About Process Facilitation

Go Forth and Multiply the Good!

What is it?

Let’s say you were born with the gift of knowing how to drive but had never driven on the streets. Then the traffic policemen, who guide you, through the mean streets of Metro Manila with all their support systems and rules are ‘facilitating’ your process of you reaching from where you are to where you want to go.

Let’s say you are a lawyer and there are two different companies who want to pool in their strengths, resources and their value propositions as a single entity and you are helping them merge then you are ‘facilitating’ them through well-tested processes and processes you are competent in.

Or the best example is, say you are a couple who are pregnant with a new life forming between you two and then there is this kindly midwife who is there to set up things,  calm nerves, offer advice,  guide you through childbirth and then help breathe out a brand new and beautiful life into your world, this world. She then is your ‘process facilitator.’

All of the above three professions and thousands of others similar to the these three have a certain set of rules to follow, practices to perform and capabilities to master in their chosen field of facilitating. And they all generate synergies, resolve challenges and create fruitful results.

The threads that run commonly among professional facilitators are that they have no personal objectives in the world that they are helping bring about; they have no stake in the outcomes that are created. They are mostly external observers, guides and encouragers who help build the support system for you to go from where you are to where you want to go.

What are the essential qualities of a great facilitator?

One, a very high sense of spatial awareness loaded with kindness and compassion for fellow human beings because all process facilitation impacts the wellness and well-being of mankind.

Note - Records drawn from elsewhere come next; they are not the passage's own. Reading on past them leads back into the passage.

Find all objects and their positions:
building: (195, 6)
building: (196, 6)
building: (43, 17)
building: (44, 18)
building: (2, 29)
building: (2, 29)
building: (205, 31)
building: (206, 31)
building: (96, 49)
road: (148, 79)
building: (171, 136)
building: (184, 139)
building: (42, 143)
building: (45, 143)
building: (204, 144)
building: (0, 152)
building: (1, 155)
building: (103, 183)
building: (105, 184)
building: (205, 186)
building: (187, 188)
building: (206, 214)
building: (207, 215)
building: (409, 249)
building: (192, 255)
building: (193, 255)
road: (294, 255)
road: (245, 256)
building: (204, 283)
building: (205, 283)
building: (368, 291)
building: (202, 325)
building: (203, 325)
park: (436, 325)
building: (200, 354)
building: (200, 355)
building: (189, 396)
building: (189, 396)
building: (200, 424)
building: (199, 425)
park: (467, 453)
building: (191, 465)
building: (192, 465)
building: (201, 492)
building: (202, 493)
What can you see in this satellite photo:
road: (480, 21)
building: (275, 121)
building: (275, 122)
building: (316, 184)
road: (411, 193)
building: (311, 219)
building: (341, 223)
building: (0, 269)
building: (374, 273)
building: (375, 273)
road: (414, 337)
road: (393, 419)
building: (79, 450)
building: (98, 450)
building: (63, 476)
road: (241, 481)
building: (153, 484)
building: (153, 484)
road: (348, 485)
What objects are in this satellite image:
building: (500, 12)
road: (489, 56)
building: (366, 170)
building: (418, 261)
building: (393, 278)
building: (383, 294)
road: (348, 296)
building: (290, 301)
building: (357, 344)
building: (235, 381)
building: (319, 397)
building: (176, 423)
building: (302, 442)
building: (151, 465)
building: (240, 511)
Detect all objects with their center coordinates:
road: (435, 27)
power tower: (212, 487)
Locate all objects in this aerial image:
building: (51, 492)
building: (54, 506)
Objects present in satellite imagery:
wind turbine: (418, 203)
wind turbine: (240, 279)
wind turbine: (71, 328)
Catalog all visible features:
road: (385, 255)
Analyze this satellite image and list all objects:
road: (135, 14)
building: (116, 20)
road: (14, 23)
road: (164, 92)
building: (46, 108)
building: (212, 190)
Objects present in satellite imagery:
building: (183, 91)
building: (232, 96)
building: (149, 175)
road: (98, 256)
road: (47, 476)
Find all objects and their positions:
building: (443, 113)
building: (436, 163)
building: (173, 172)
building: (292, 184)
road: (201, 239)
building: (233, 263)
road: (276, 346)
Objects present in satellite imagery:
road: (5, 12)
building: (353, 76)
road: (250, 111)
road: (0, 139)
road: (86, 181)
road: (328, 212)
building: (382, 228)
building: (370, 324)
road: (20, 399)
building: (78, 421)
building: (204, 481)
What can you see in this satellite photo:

Two, a desire to help others bring forth newness, progress, productivity, life and/or whatever good they desire to bring forth. There necessarily need not be any personal agenda for the facilitator in bringing about the intentions and objectives of their clients. Yes, ‘clients’ is a safe word to use because professional facilitators, often, need to be compensated for their efforts. They can bear not being compensated if what they are facilitating are their own advocacies.

Three, virtuoso facilitators need to be very good at their own game and they need to have all the little and big skill sets required of them to be useful and excellent at what they do.

Across the world there are individuals and organizations who help professionalize all sorts of facilitation practices and interventions in the industry. One of the biggest and the most respected organization is known as the International Association of Facilitators Worldwide and proudly for us, here in the Philippines, there is a brand new, national, chapter that has sprung forth called the International Association of Facilitators, Philippines, Inc.

In the last three years this group has held, more than twenty, extremely low-cost but high-impact learning sessions serving the needs of teachers, trainers, coaches, consultants, lawyers, social workers and even powerful business leaders. Their intention and vision is support, nurture, guide all sorts of conversations, across the seven thousand islands, which are generative, positive and life-giving. Their services and advocacy include not just learning and development but also community and country development. It may help organizations of all sorts to tap into the fountains of compassion and competencies that flow through this global professional body.

Come to think of it, if you envision synergistic growth or giving life to another entity would you not want an experienced, objective and a kindly midwife to help you guide you through the process? Well, okay not really a mid-wife “mid-wife” from days gone by but a well-trained, correctly certified medical professional.

Yes?

Okay, in that case let’s go forth and multiply the good. Let’s go from where we are to where we want to go with the help and guidance of a professional facilitator.